Фрагмент текста
1. Некоторые, в том числе Асклепиодот, считают, что гром и молния могут высекаться и при соударении некоторых других тел. Однажды загорелась великим огнем Этна, извергла огромное количество горящего песка, пепел затмил дневной свет, внезапная ночь устрашила народы. Говорят, тогда много было громов и молний, получавшихся из соударения сухих тел, а не облаков, ибо малоправдоподобно, чтобы там, в столь раскаленном воздухе, были какие-нибудь облака.

2. Некогда Камбис послал войско к Аммону[316]; на него, как снег, посыпался взметенный Австром[317]песок, покрыл его и замел; похоже, что и тогда были гром и молния, вызванные трением и соударением песчинок.

3. Такое мнение отнюдь не противоречит нашему положению. Ведь мы сказали, что земля испускает тела и той и другой природы, так что в воздухе носятся и сухие и влажные [частицы]; и когда случится им составить облако, оно, конечно, получается тверже и плотнее, чем если бы оно соткалось из одного только духа (spiritus). Такое облако может лопнуть с громким звуком.

4. Эти [частицы] — появились ли они в воздухе вместе с дымом пожаров, или были взметены с земли ветром — непременно должны прежде составить облако, и лишь потом могут произвести звук. Облако же может составиться как из влажных, так и из сухих [частиц], ибо облако, как я уже сказал, есть сгущение плотного воздуха.

 

 

Глава XXXI

 

 

1. Что касается прочих свойств молнии, то дела ее, если присмотришься к ним внимательно, поистине удивительны и не оставляют никаких сомнений в ее божественном происхождении и редком могуществе. Серебро, запертое в шкатулке, оказывается расплавленным, причем на шкатулке не остается ни следа, ни царапины; меч становится жидким в ножнах и с неповрежденного древка копья по капле стекает все железо; когда молния расколет винную бочку, вино стоит, не разливаясь, впрочем, однако, не долее трех дней[318].

2. Примечательно также то, что у всех пораженных молнией людей и животных голова смотрит в ту сторону, где вышла молния, а когда бывают поражены деревья, щепки летят навстречу молнии. Более того: у ядовитых змей и других смертоносных животных от удара молнии пропадает яд. Спрашивается, откуда я это знаю? — В ядовитых телах не заводятся черви; но, пораженные молнией, они уже через несколько дней кишат червями.

 

 

Глава XXXII

 

 

1. А разве не удивительно, что молнии предсказывают будущее[319], причем не указывают только на одно какое-нибудь событие, но часто возвещают длинную череду грядущих судеб, и знаки их при этом куда яснее и очевиднее писаных?

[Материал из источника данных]
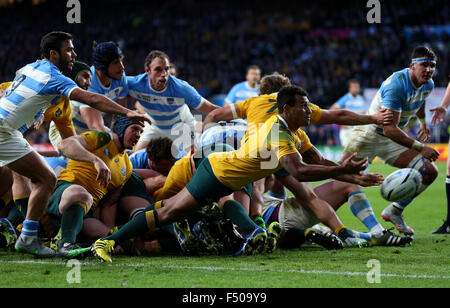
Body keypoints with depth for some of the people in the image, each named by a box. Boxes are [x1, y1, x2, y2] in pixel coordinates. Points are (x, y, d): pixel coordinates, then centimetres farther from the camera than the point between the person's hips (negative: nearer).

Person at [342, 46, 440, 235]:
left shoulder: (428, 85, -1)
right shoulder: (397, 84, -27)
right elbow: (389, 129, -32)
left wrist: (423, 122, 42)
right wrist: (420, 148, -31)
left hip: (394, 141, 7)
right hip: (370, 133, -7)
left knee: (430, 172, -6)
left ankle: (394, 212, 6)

* * *

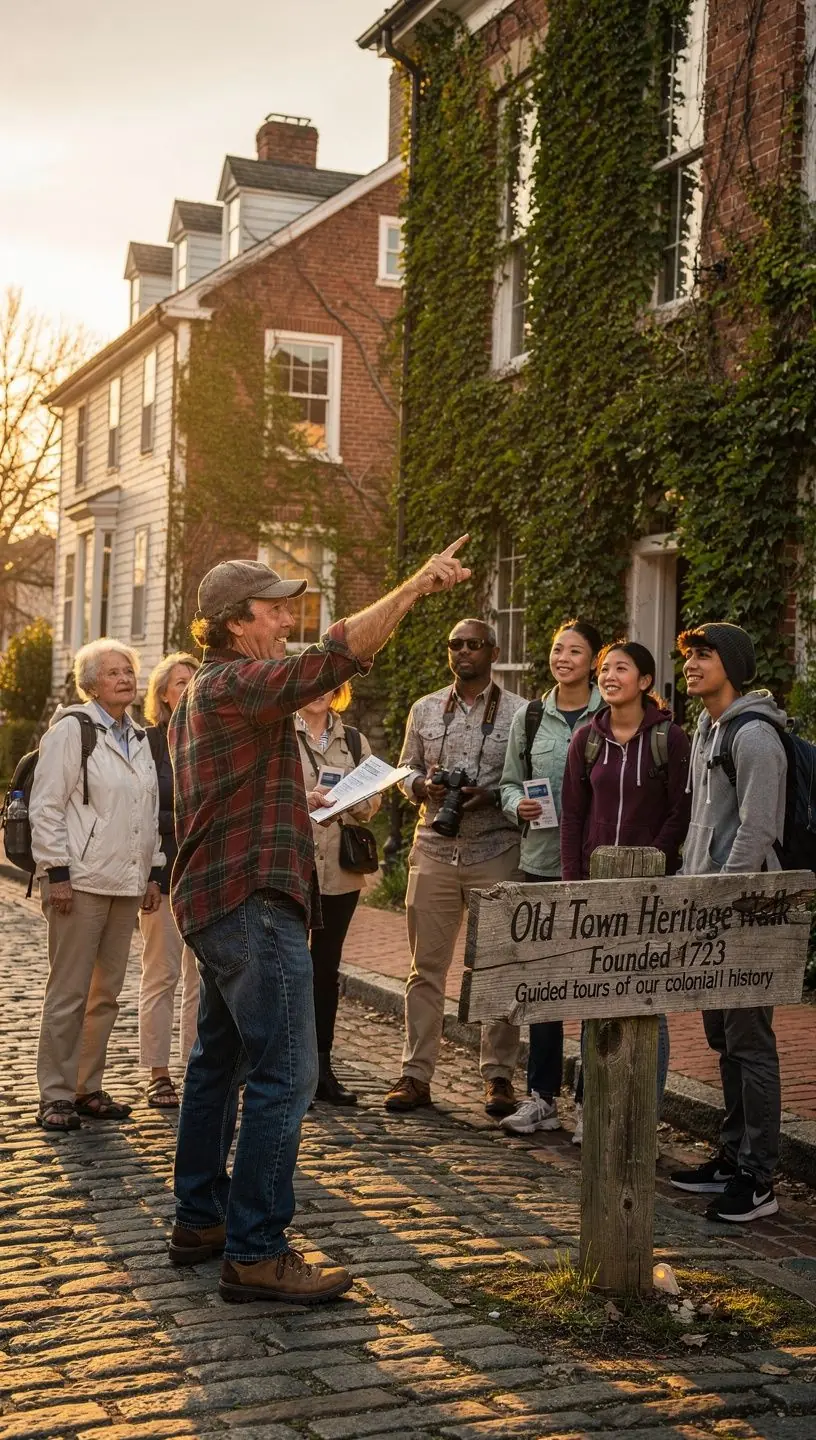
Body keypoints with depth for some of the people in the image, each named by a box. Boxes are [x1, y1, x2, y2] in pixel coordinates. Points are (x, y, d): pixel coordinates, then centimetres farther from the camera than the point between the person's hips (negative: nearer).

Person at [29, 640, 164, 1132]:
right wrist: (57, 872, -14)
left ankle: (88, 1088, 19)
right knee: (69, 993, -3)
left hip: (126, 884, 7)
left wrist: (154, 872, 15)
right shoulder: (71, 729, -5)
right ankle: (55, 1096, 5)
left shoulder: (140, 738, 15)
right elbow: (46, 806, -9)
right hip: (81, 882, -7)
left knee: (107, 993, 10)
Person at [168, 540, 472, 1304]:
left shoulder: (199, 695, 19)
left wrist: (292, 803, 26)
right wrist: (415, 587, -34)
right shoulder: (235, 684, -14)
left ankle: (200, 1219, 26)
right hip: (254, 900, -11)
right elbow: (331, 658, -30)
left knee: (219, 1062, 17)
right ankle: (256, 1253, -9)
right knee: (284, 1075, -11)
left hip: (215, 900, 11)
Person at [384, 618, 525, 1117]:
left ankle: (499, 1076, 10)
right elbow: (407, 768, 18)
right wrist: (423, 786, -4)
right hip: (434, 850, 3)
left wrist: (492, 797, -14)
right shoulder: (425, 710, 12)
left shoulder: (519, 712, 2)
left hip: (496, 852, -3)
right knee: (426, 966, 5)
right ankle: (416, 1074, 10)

Что сделать
Перескажите фрагмент о громе и молнии в трех предложениях.

Ответ
Некоторые, в том числе Асклепиодот, считают, что гром и молния могут возникать от соударения сухих тел: например, горящего песка при извержении Этны или песчинок, которые Австр взметнул над войском Камбиса. Это мнение не противоречит положению, что земля испускает сухие и влажные частицы: они должны сначала составить облако, а такое облако может лопнуть с громким звуком. Действия молнии удивительны: она плавит серебро в невредимой шкатулке и меч в ножнах, лишает ядовитых змей яда и предсказывает будущее.